There are such startling anomalies in the judgment which is beyond the scope of this statement which we would definitely bring up later. But at the same time it was important to show a few instances of the intention of the court to overlook the due process of law in the collection of evidence and to arrive at scientifically to conclude beyond doubt the magnitude of the offence as spelt out through the sections 13, 18, 20, 38 & 39 of UAPA read with 120-B of the IPC.

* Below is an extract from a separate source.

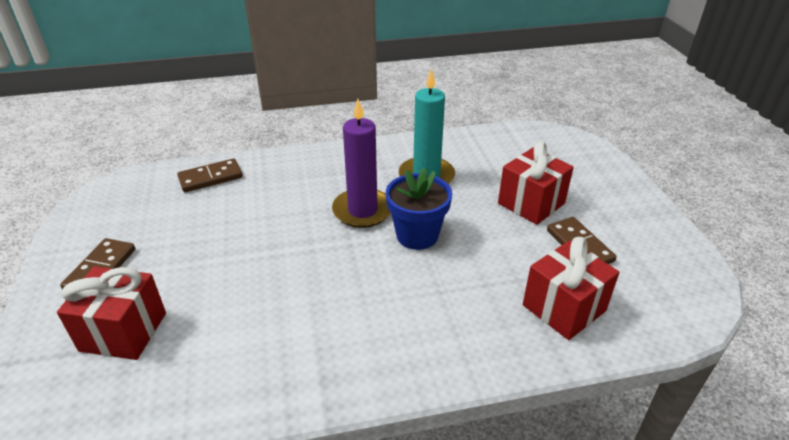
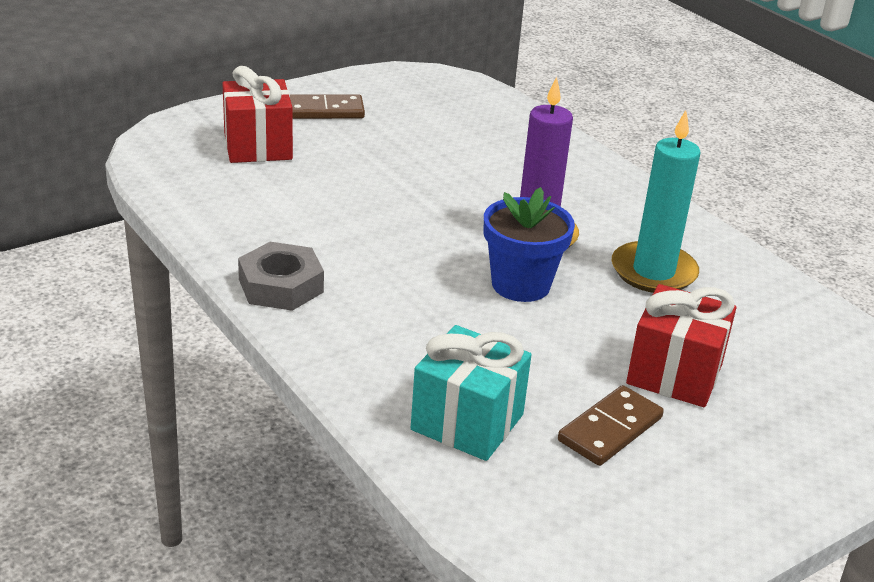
camera: 65 degrees right, 5 degrees down
(210, 178) = (508, 124): brown domino -> none
(361, 371) = (281, 286): none -> grey nut
(564, 308) = (467, 422): red gift -> turquoise gift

As usual a section of the media is out to prove how dreaded a person GN Saibaba was/is as a professor in Delhi University with his links running all over the subcontinent and internationally. There is an effort to demonize him and through that whitewash the travesty of justice meted out by the court. This act of demonization picking selectively from the judgment where the judge is indulging in sensational rhetoric than law to deny him the basic rights and care needed for a ninety-percent disabled is highly reprehensible. How can a judge make such sweeping statements in a judgment that can at best only stoke emotions than any rational feeling when there is a proper established international law on the Persons with disabilities not to say about an elaborate body of legislation on the same in India?! Giving facilities to GN Saibaba in prison is not any special treatment but his basic right as per the law. The media has also gone to the extent of spreading blatant lies like GN Saibaba, when asked by the court if he needed any medical treatment had submitted that he did not ask for any such requirement! This is in the context of an additional application filed by his lawyer Surendra Gadling requesting the court to consider the fragile health of GN Saibaba and ensure the continuation of medical treatment as he was advised for further treatment after getting discharged recently from a Delhi hospital.
Further the media is spreading the lie that it was based on the confession of Hem Mishra, that Saibaba was apprehended by the police. There is absolutely no such confession made by Hem Mishra. As pointed earlier it was with a false search warrant issued by JMFC N. Vyas that the Maharashtra police raided the house of GN Saibaba at the Warden’s flat. It is important that all democratic forces raise their voice against such vilification of the condemned as only resistance to such designs of vilification and criminalization of ideas and associations can ensure justice to Mahesh Tirki, Pandu Narote, Hem Mishra, Prashant Rahi, Vijay Tirki and GN Saibaba.